───── Excerpted data

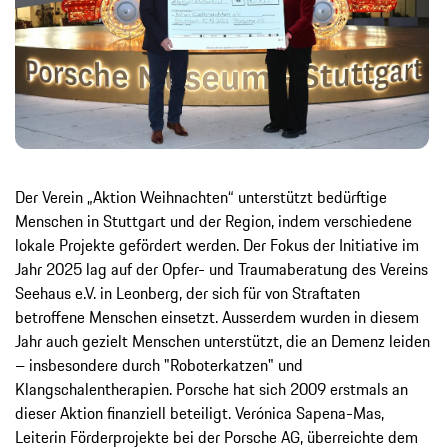
Der Verein „Aktion Weihnachten“ unterstützt bedürftige
Menschen in Stuttgart und der Region, indem verschiedene
lokale Projekte gefördert werden. Der Fokus der Initiative im
Jahr 2025 lag auf der Opfer- und Traumaberatung des Vereins
Seehaus e.V. in Leonberg, der sich für von Straftaten
betroffene Menschen einsetzt. Ausserdem wurden in diesem
Jahr auch gezielt Menschen unterstützt, die an Demenz leiden
– insbesondere durch "Roboterkatzen" und
Klangschalentherapien. Porsche hat sich 2009 erstmals an
dieser Aktion finanziell beteiligt. Verónica Sapena-Mas,
Leiterin Förderprojekte bei der Porsche AG, überreichte dem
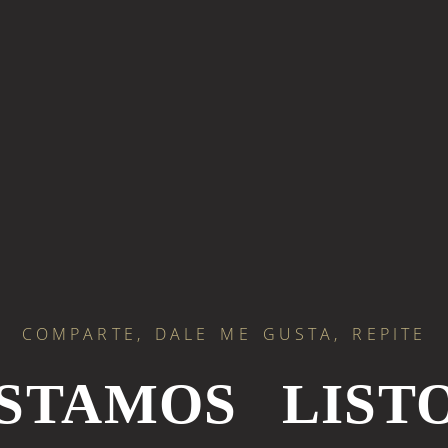
COMPARTE, DALE ME GUSTA, REPITE
ESTAMOS LISTO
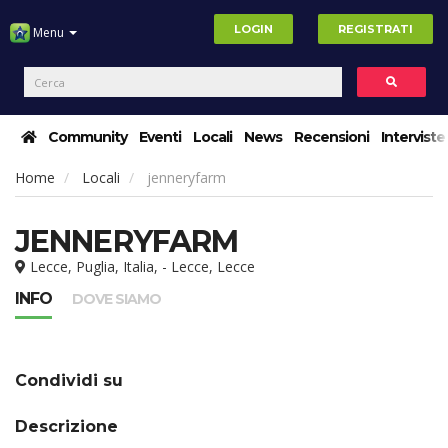
LOGIN
REGISTRATI
Menu
Community
Eventi
Locali
News
Recensioni
Interviste
Home
Locali
jenneryfarm
JENNERYFARM
Lecce, Puglia, Italia, - Lecce, Lecce
INFO
DOVE SIAMO
Condividi su
Descrizione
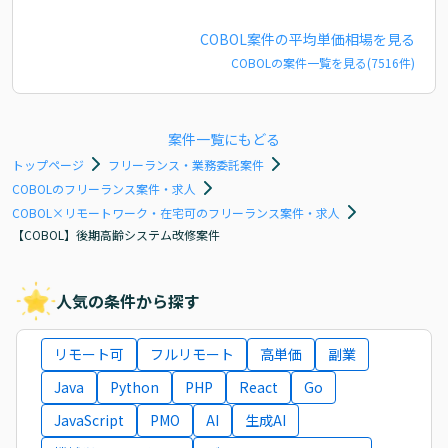
COBOL
案件の平均単価相場を見る
COBOL
の案件一覧を見る(
7516
件)
案件一覧にもどる
トップページ
フリーランス・業務委託案件
COBOLのフリーランス案件・求人
COBOL×リモートワーク・在宅可のフリーランス案件・求人
【COBOL】後期高齢システム改修案件
人気の条件から探す
リモート可
フルリモート
高単価
副業
Java
Python
PHP
React
Go
JavaScript
PMO
AI
生成AI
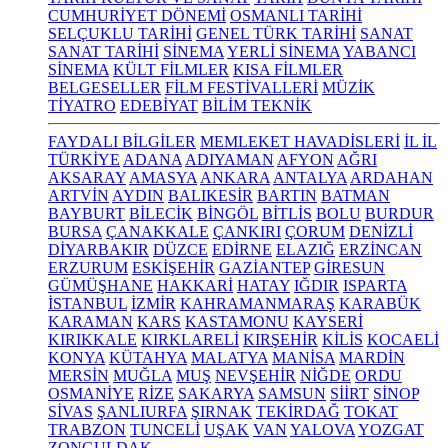
CUMHURİYET DÖNEMİ
OSMANLI TARİHİ
SELÇUKLU TARİHİ
GENEL TÜRK TARİHİ
SANAT
SANAT TARİHİ
SİNEMA
YERLİ SİNEMA
YABANCI
SİNEMA
KÜLT FİLMLER
KISA FİLMLER
BELGESELLER
FİLM FESTİVALLERİ
MÜZİK
TİYATRO
EDEBİYAT
BİLİM TEKNİK
FAYDALI BİLGİLER
MEMLEKET HAVADİSLERİ
İL İL
TÜRKİYE
ADANA
ADIYAMAN
AFYON
AĞRI
AKSARAY
AMASYA
ANKARA
ANTALYA
ARDAHAN
ARTVİN
AYDIN
BALIKESİR
BARTIN
BATMAN
BAYBURT
BİLECİK
BİNGÖL
BİTLİS
BOLU
BURDUR
BURSA
ÇANAKKALE
ÇANKIRI
ÇORUM
DENİZLİ
DİYARBAKIR
DÜZCE
EDİRNE
ELAZIĞ
ERZİNCAN
ERZURUM
ESKİŞEHİR
GAZİANTEP
GİRESUN
GÜMÜŞHANE
HAKKARİ
HATAY
IĞDIR
ISPARTA
İSTANBUL
İZMİR
KAHRAMANMARAŞ
KARABÜK
KARAMAN
KARS
KASTAMONU
KAYSERİ
KIRIKKALE
KIRKLARELİ
KIRŞEHİR
KİLİS
KOCAELİ
KONYA
KÜTAHYA
MALATYA
MANİSA
MARDİN
MERSİN
MUĞLA
MUŞ
NEVŞEHİR
NİĞDE
ORDU
OSMANİYE
RİZE
SAKARYA
SAMSUN
SİİRT
SİNOP
SİVAS
ŞANLIURFA
ŞIRNAK
TEKİRDAĞ
TOKAT
TRABZON
TUNCELİ
UŞAK
VAN
YALOVA
YOZGAT
ZONGULDAK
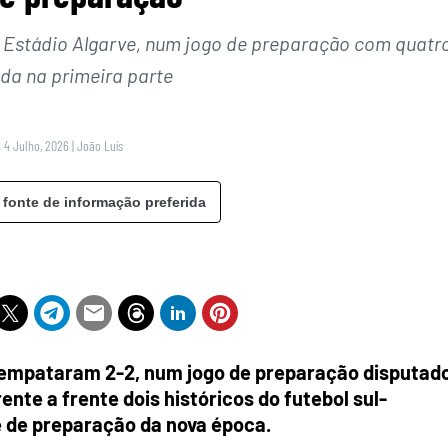
 Estádio Algarve, num jogo de preparação com quatr
nda na primeira parte
 4 Julho, 2026
|
João Luís
 fonte de informação preferida
e empataram 2-2, num jogo de preparação disputad
ente a frente dois históricos do futebol sul-
 de preparação da nova época.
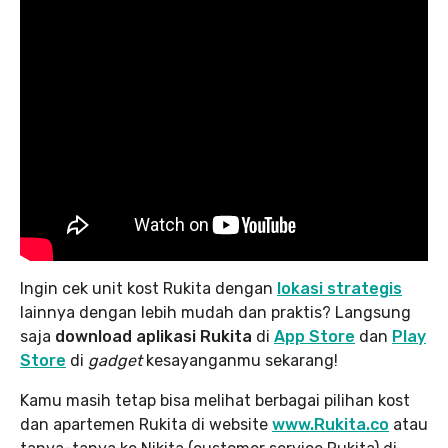
Ingin cek unit kost Rukita dengan
lokasi strategis
lainnya dengan lebih mudah dan praktis? Langsung
saja
download aplikasi Rukita
di
App Store
dan
Play
Store
di
gadget
kesayanganmu sekarang!
Kamu masih tetap bisa melihat berbagai pilihan kost
dan apartemen Rukita di website
www.Rukita.co
atau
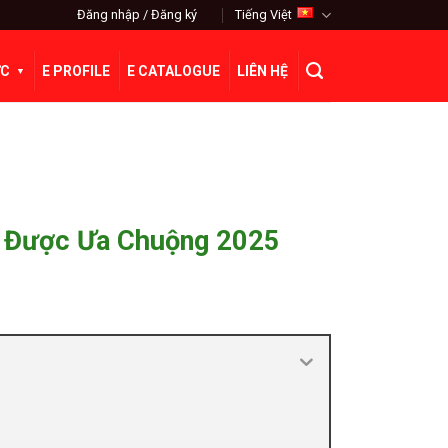
Đăng nhập / Đăng ký
Tiếng Việt
ỨC
E PROFILE
E CATALOGUE
LIÊN HỆ
 Được Ưa Chuộng 2025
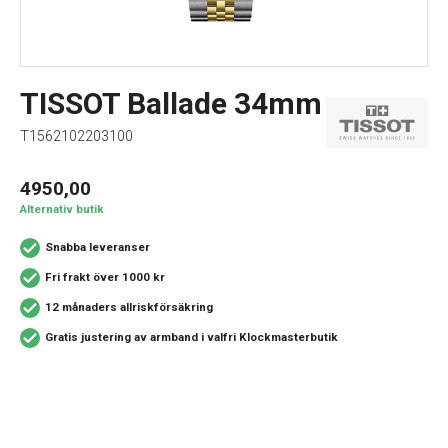
TISSOT Ballade 34mm
T1562102203100
4950,00
Alternativ butik
Snabba leveranser
Fri frakt över 1000 kr
12 månaders allriskförsäkring
Gratis justering av armband i valfri Klockmasterbutik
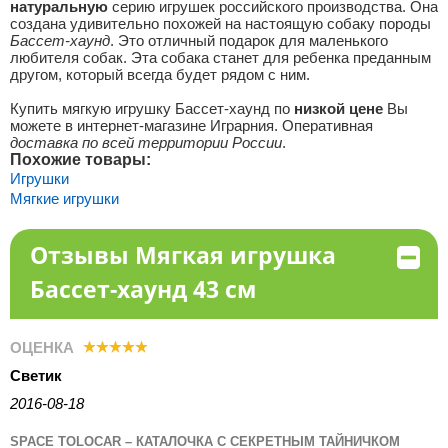
натуральную
серию игрушек российского производства. Она
создана удивительно похожей на настоящую собаку породы
Бассет-хаунд
. Это отличный подарок для маленького
любителя собак. Эта собака станет для ребенка преданным
другом, который всегда будет рядом с ним.
Купить мягкую игрушку Бассет-хаунд по
низкой цене
Вы
можете в интернет-магазине Играрния. Оперативная
доставка по всей территории России
.
Похожие товары:
Игрушки
Мягкие игрушки
Отзывы Мягкая игрушка
Бассет-хаунд 43 см
ОЦЕНКА
Светик
2016-08-18
SPACE TOLOCAR – КАТАЛОЧКА С СЕКРЕТНЫМ ТАЙНИЧКОМ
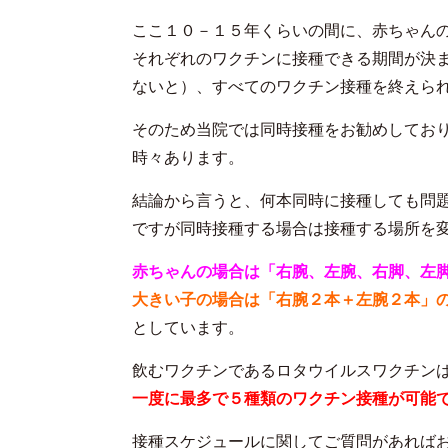
ここ１０－１５年くらいの間に、赤ちゃん
それぞれのワクチンに接種できる期間が決
ないと）、すべてのワクチン接種を終えら
そのため当院では同時接種をお勧めしてお
時々あります。
結論から言うと、何本同時に接種しても問
ですが同時接種する場合は接種する場所を
赤ちゃんの場合は「右腕、左腕、右脚、左
大きい子の場合は「右腕２本＋左腕２本」
としています。
飲むワクチンであるロタウイルスワクチン
一度に最多で５種類のワクチン接種が可能
接種スケジュールに関してご質問があれば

──────────

▶ **Action item**:
Output each record precisely as it appears, and drop every picture.

▶ **Written solution**:
Der Verein „Aktion Weihnachten“ unterstützt bedürftige
Menschen in Stuttgart und der Region, indem verschiedene
lokale Projekte gefördert werden. Der Fokus der Initiative im
Jahr 2025 lag auf der Opfer- und Traumaberatung des Vereins
Seehaus e.V. in Leonberg, der sich für von Straftaten
betroffene Menschen einsetzt. Ausserdem wurden in diesem
Jahr auch gezielt Menschen unterstützt, die an Demenz leiden
– insbesondere durch "Roboterkatzen" und
Klangschalentherapien. Porsche hat sich 2009 erstmals an
dieser Aktion finanziell beteiligt. Verónica Sapena-Mas,
Leiterin Förderprojekte bei der Porsche AG, überreichte dem
COMPARTE, DALE ME GUSTA, REPITE
ESTAMOS LISTO
LOGIN
REGISTRATI
Menu
Community
Eventi
Locali
News
Recensioni
Interviste
Home
Locali
jenneryfarm
JENNERYFARM
Lecce, Puglia, Italia, - Lecce, Lecce
INFO
DOVE SIAMO
Condividi su
Descrizione
COBOL
案件の平均単価相場を見る
COBOL
の案件一覧を見る(
7516
件)
案件一覧にもどる
トップページ
フリーランス・業務委託案件
COBOLのフリーランス案件・求人
COBOL×リモートワーク・在宅可のフリーランス案件・求人
【COBOL】後期高齢システム改修案件
人気の条件から探す
リモート可
フルリモート
高単価
副業
Java
Python
PHP
React
Go
JavaScript
PMO
AI
生成AI
CUMHURİYET DÖNEMİ
OSMANLI TARİHİ
SELÇUKLU TARİHİ
GENEL TÜRK TARİHİ
SANAT
SANAT TARİHİ
SİNEMA
YERLİ SİNEMA
YABANCI
SİNEMA
KÜLT FİLMLER
KISA FİLMLER
BELGESELLER
FİLM FESTİVALLERİ
MÜZİK
TİYATRO
EDEBİYAT
BİLİM TEKNİK
FAYDALI BİLGİLER
MEMLEKET HAVADİSLERİ
İL İL
TÜRKİYE
ADANA
ADIYAMAN
AFYON
AĞRI
AKSARAY
AMASYA
ANKARA
ANTALYA
ARDAHAN
ARTVİN
AYDIN
BALIKESİR
BARTIN
BATMAN
BAYBURT
BİLECİK
BİNGÖL
BİTLİS
BOLU
BURDUR
BURSA
ÇANAKKALE
ÇANKIRI
ÇORUM
DENİZLİ
DİYARBAKIR
DÜZCE
EDİRNE
ELAZIĞ
ERZİNCAN
ERZURUM
ESKİŞEHİR
GAZİANTEP
GİRESUN
GÜMÜŞHANE
HAKKARİ
HATAY
IĞDIR
ISPARTA
İSTANBUL
İZMİR
KAHRAMANMARAŞ
KARABÜK
KARAMAN
KARS
KASTAMONU
KAYSERİ
KIRIKKALE
KIRKLARELİ
KIRŞEHİR
KİLİS
KOCAELİ
KONYA
KÜTAHYA
MALATYA
MANİSA
MARDİN
MERSİN
MUĞLA
MUŞ
NEVŞEHİR
NİĞDE
ORDU
OSMANİYE
RİZE
SAKARYA
SAMSUN
SİİRT
SİNOP
SİVAS
ŞANLIURFA
ŞIRNAK
TEKİRDAĞ
TOKAT
TRABZON
TUNCELİ
UŞAK
VAN
YALOVA
YOZGAT
ZONGULDAK
 Estádio Algarve, num jogo de preparação com quatr
nda na primeira parte
 4 Julho, 2026
|
João Luís
 fonte de informação preferida
e empataram 2-2, num jogo de preparação disputad
ente a frente dois históricos do futebol sul-
 de preparação da nova época.
Ingin cek unit kost Rukita dengan
lokasi strategis
lainnya dengan lebih mudah dan praktis? Langsung
saja
download aplikasi Rukita
di
App Store
dan
Play
Store
di
gadget
kesayanganmu sekarang!
Kamu masih tetap bisa melihat berbagai pilihan kost
dan apartemen Rukita di website
www.Rukita.co
atau
Đăng nhập / Đăng ký
Tiếng Việt
ỨC
E PROFILE
E CATALOGUE
LIÊN HỆ
 Được Ưa Chuộng 2025
TISSOT Ballade 34mm
T1562102203100
4950,00
Alternativ butik
Snabba leveranser
Fri frakt över 1000 kr
12 månaders allriskförsäkring
Gratis justering av armband i valfri Klockmasterbutik
натуральную
серию игрушек российского производства. Она
создана удивительно похожей на настоящую собаку породы
Бассет-хаунд
. Это отличный подарок для маленького
любителя собак. Эта собака станет для ребенка преданным
другом, который всегда будет рядом с ним.
Купить мягкую игрушку Бассет-хаунд по
низкой цене
Вы
можете в интернет-магазине Играрния. Оперативная
доставка по всей территории России
.
Похожие товары:
Игрушки
Мягкие игрушки
Отзывы Мягкая игрушка
Бассет-хаунд 43 см
ОЦЕНКА
Светик
2016-08-18
SPACE TOLOCAR – КАТАЛОЧКА С СЕКРЕТНЫМ ТАЙНИЧКОМ
ここ１０－１５年くらいの間に、赤ちゃん
それぞれのワクチンに接種できる期間が決
ないと）、すべてのワクチン接種を終えら
そのため当院では同時接種をお勧めしてお
時々あります。
結論から言うと、何本同時に接種しても問
ですが同時接種する場合は接種する場所を
赤ちゃんの場合は「右腕、左腕、右脚、左
大きい子の場合は「右腕２本＋左腕２本」
としています。
飲むワクチンであるロタウイルスワクチン
一度に最多で５種類のワクチン接種が可能
接種スケジュールに関してご質問があれば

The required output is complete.